When Luca returns with a bucket full of water, covered in new patches of dirt on his arms, knees and boots, Flint is sitting in front of the roaring fire. He removed his coat, left it hanging up neatly, dressed in just a long sleeve shirt now. His hair was freshly washed and his reading glasses on while he overlooks some files.
“Ah, you found it then,” he comments as Luca comes in. “Excellent. Your orientation scores weren’t listed on your records, so I had to check. You can set it down in the kitchen and then have a shower.”
Luca practically thumps the bucket on the ground, resisting the urge to throw it down. He grumbles, eyes set to a glare as he takes in how well-groomed the man in front of him was – no doubt warm from the fire as Luca stood there, mud, rain, and water from the well dripping from him as he shakes from the cold. “What, do I have to get water for the fucking shower too?” He snaps.
“No,” Flint says without looking up from his documents. “We have running water here, it’s just not clean enough to drink. The water’s warm too. So, I advise you do that before you get hypothermic.”
Luca goes to move but then pauses. He hates the idea of Flint reading every detail about him, thinking he can know Luca from what he read from a file. A file that was filled out by people who hated him, who wanted to see him fail. How is that fair? And what sort of things were in it? What had they noted down about him? There were definitely things that Luca forgot about himself, that Flint was just leisurely reading through, as if he was a character in a fucking novel.
“Your room is the door to your right, cadet.” Luca just nods and goes into the room, shutting the door behind him.
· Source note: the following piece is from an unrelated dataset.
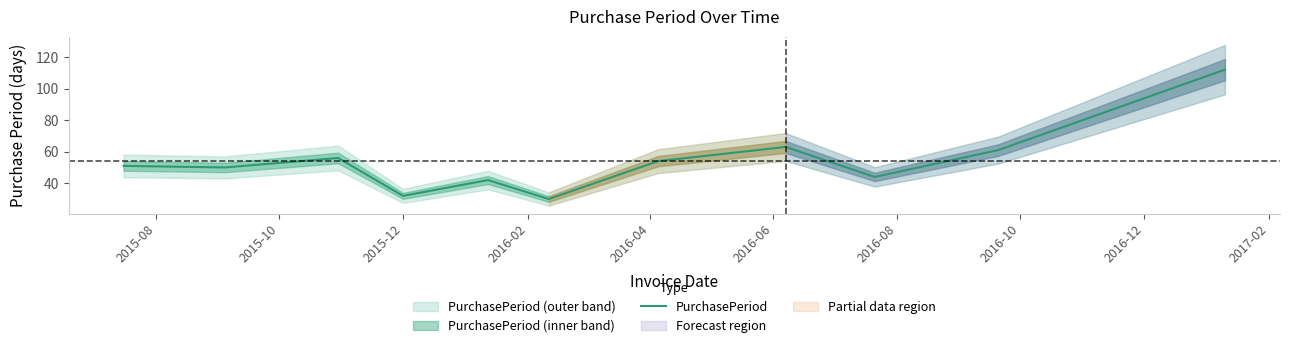

How many lines are shown in the chart?

1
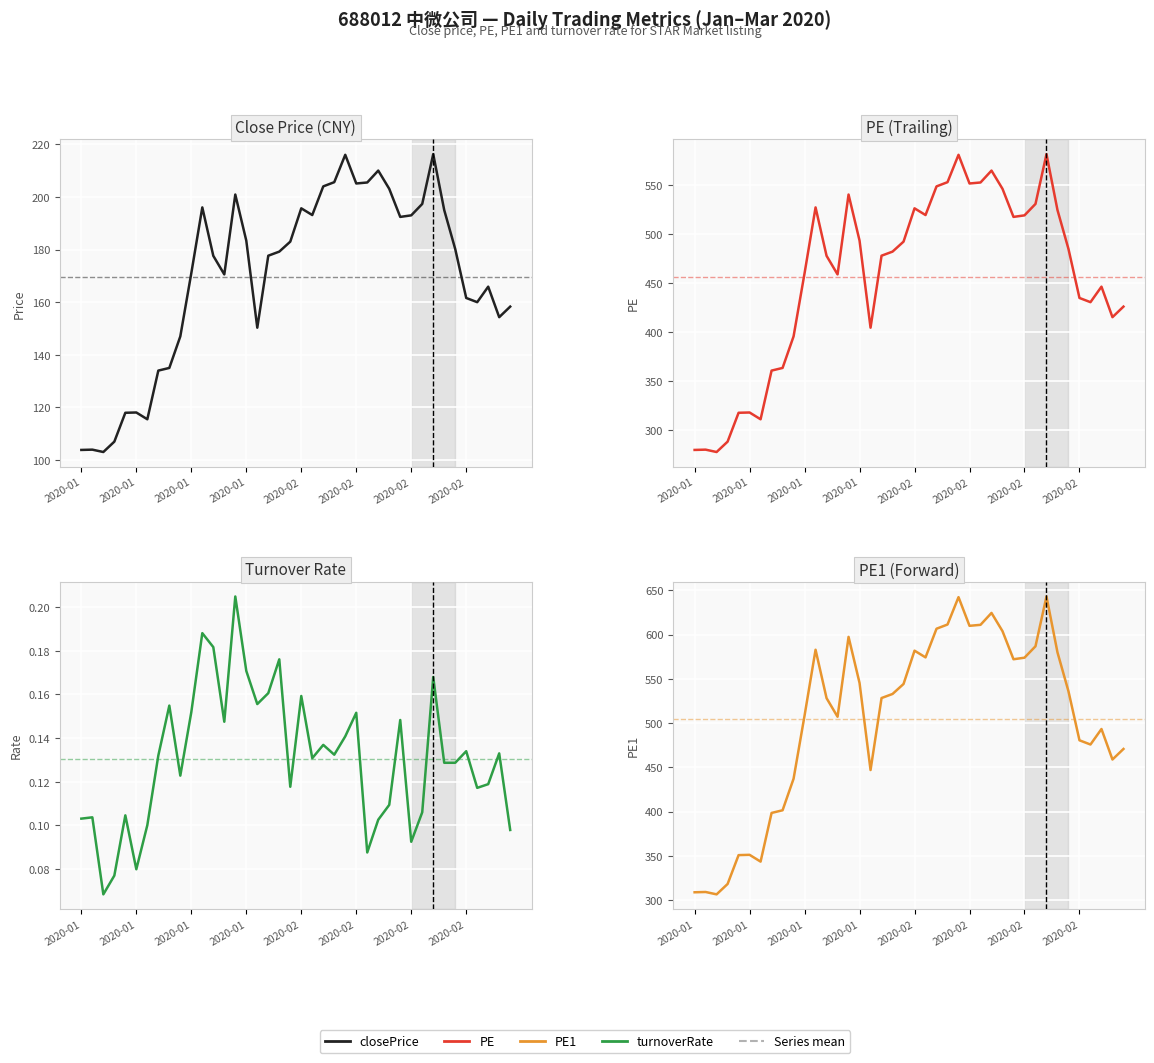

What is the greatest value displayed?

643.0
On the bed are new tracksuit bottoms and a training shirt, new jocks and socks neatly laid out along with a towel. Luca grabs them and walks out, crossing the cabin to – what he hoped was – the bathroom. Luckily, he guessed right.
After figuring out how to work the shower, he strips his soaking clothes and dumps them into a basket in the corner of the bathroom. As he steps in, he sighs as the hot water pellets against his skin, harder than the rain, as if it was trying to undo all the shit he went through today, easing the tension slowly from his body. He practically melts into the heat, closing his eyes. He hasn’t taken a hot shower like this… ever really… and it’s so nice, soothing, not at all like the cold showers in the cadets’ quarters and the pressure was a welcomed weight, not too hard or soft.
Fuck this day. Fuck Flint and Captain Daniels and the fucking lieutenants, but for the shower, this beautiful, magnificent shower, he would go through today again. And Luca was going to stay under the spray of water until he felt the stress wash off him and trickle down the drain.